▶ _TEXTE_
#####

Le conseiller de Trump salue le rôle vital d’Alger dans la stabilité de la région : L’Algérie s’impose en pivot
Washington reconnaît le rôle central d’Alger dans la gestion du dossier sahraoui et dans l’architecture sécuritaire régionale. Massad Boulos, conseiller principal du président Donald Trump pour les affaires arabes et africaines, a exprimé vendredi la gratitude américaine envers l’Algérie à l’issue d’une réunion avec l’ambassadeur algérien Sabri Boukadoum et le chargé d’affaires de l’ambassade américaine à Alger, Mark Shapiro. Les échanges ont porté sur le conflit du Sahara occidental, les investissements énergétiques et l’approfondissement d’un partenariat bilatéral que Washington qualifie désormais ouvertement de stratégique.
Dans un message publié sur la plateforme X, Massad Boulos n’a pas ménagé ses mots. « J’ai réitéré la gratitude des États-Unis envers le rôle vital et continu de l’Algérie ainsi que pour ses efforts diplomatiques visant à promouvoir la paix et la sécurité dans la région, y compris son engagement constructif en faveur d’une solution mutuellement acceptable au conflit du Sahara occidental, comme indiqué dans la résolution 2797 du Conseil de sécurité des Nations unies », a-t-il écrit.
Le conseiller de Trump a qu’« il est temps de parvenir à une résolution. » Cinquante ans après le départ de l’ancienne puissance coloniale espagnole et l’occupation marocaine des territoires sahraouis, Washington semble vouloir accélérer le calendrier d’un règlement. Mais s’implique dans le dossier avec de la partialité.
Les États-Unis ont reconnu en 2020, sous le premier mandat Trump, la pseudo « marocanité » du Sahara occidental, rompant avec des décennies de neutralité formelle. Cette décision a compliqué leur capacité à se poser en médiateurs équidistants. Boulos en est conscient. Il a déclaré que la position américaine « n’était pas un énoncé fermé » et que « la porte restait ouverte au dialogue pour parvenir à une solution acceptable par les deux parties ».

#####

▶ _LISTE DES DONNÉES_
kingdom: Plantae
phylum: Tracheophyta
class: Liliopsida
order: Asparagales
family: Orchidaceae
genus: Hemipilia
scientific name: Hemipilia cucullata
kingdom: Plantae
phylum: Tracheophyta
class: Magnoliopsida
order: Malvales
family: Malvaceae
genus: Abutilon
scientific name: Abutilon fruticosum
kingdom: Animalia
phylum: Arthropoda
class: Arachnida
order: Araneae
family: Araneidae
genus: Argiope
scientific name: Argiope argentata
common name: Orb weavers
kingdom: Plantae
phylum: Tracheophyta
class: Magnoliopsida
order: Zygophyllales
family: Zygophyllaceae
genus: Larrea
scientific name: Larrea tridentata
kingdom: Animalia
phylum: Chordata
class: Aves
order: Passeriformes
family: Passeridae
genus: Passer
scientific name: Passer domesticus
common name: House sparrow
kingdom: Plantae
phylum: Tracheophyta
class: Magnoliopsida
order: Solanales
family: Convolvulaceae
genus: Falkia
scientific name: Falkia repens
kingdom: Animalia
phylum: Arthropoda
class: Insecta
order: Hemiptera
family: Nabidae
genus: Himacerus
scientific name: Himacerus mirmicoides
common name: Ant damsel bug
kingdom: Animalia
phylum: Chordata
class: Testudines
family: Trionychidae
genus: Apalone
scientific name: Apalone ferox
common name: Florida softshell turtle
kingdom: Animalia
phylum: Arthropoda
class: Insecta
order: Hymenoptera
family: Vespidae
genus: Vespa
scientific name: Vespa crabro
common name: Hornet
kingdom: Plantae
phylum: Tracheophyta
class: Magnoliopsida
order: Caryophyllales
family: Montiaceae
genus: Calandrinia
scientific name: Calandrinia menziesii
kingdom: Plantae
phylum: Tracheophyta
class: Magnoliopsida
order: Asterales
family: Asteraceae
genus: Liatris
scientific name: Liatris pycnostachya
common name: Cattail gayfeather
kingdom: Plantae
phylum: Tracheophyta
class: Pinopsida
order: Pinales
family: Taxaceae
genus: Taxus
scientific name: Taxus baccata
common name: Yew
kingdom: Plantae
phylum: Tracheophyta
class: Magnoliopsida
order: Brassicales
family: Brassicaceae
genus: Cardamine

#####

▶ _CONSIGNES_
1 - Reproduisez le passage de l'article sur le rôle de l'Algérie compris entre « Le conseiller de Trump salue » et « ouvertement de stratégique. », ces deux extraits inclus.
2 - Répondez à ces questions sur l'article consacré au rôle de l'Algérie :
(a) Quel poste occupe Massad Boulos ?
(b) Sur quelle plateforme a-t-il publié son message ?
(c) Quelle résolution du Conseil de sécurité des Nations unies cite-t-il ?
Les enregistrements ne servent pas ici.

▶ _RÉSULTATS ATTENDUS_
1 -
Le conseiller de Trump salue le rôle vital d’Alger dans la stabilité de la région : L’Algérie s’impose en pivot
Washington reconnaît le rôle central d’Alger dans la gestion du dossier sahraoui et dans l’architecture sécuritaire régionale. Massad Boulos, conseiller principal du président Donald Trump pour les affaires arabes et africaines, a exprimé vendredi la gratitude américaine envers l’Algérie à l’issue d’une réunion avec l’ambassadeur algérien Sabri Boukadoum et le chargé d’affaires de l’ambassade américaine à Alger, Mark Shapiro. Les échanges ont porté sur le conflit du Sahara occidental, les investissements énergétiques et l’approfondissement d’un partenariat bilatéral que Washington qualifie désormais ouvertement de stratégique.

2 -
(a) Conseiller principal du président Donald Trump pour les affaires arabes et africaines.
(b) Sur la plateforme X.
(c) La résolution 2797.